Why More Schools Should Look Into Linux

by Ostatic Staff - Jun. 14, 2010

As Mike Cassidy of the San Jose Mercury News notes, there are increasingly good reasons why schools should adopt Linux. We've written about the topic a number of times, and it tends to produce very polarized responses from educators. Those in favor of the idea argue that among the many Linux distros available, there are easy, free solutions that can render even very old computers useful again. Naysayers argue that training and support for what is, in many cases, unfamiliar software territory eats up any potential cost savings. But Microsoft's own moves with Windows are helping to bolster the case for Linux in schools.

Cassidy writes:

"My column talked about how the San Jose school (Davis Intermediate) was grappling with a problem that illustrates the struggle many cash-strapped schools have when it comes to computers. The PC lab at Davis is filled with computers that are so old they can't handle an upgrade to the Windows version they're running. The Windows version is so old that Microsoft will soon stop supporting it, leaving administrators worried about increased vulnerability to viruses. Replacing the computers isn't in the budget."

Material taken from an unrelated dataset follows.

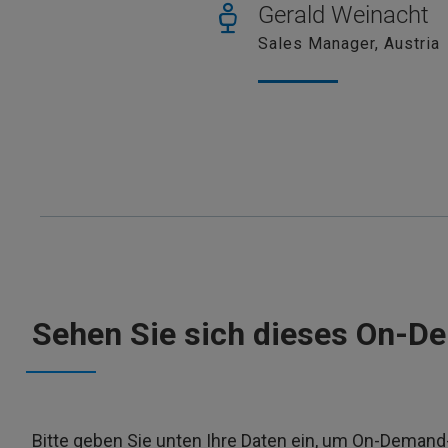
Gerald Weinacht
Sales Manager, Austria
Sehen Sie sich dieses On-D
Bitte geben Sie unten Ihre Daten ein, um On-Deman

It seems that the principal of Davis Intermediate sees disconnecting the computers from the Internet as the only choice left, rendering the systems nearly useless. Cassidy argues that school systems struggling to pay for teachers, much less computers should look to Linux. There have been some good arguments for this type of solution, such as this one.

Some people who favor widespread switches to Linux feel that it could put inexpensive laptops in the hands of kids, and help usher in more paperless schoolwork, which might be a money saver. One thing's for sure: There is enough disagreement about Linux in schools that probably the best way to experiment with the idea is for teachers and administrators to try test cases with Linux on their own. As Cassidy reports, some teachers in cash-strapped school systems are already doing just that. Sometimes it's surprising how much impact a technology decision made at the departmental level can really have.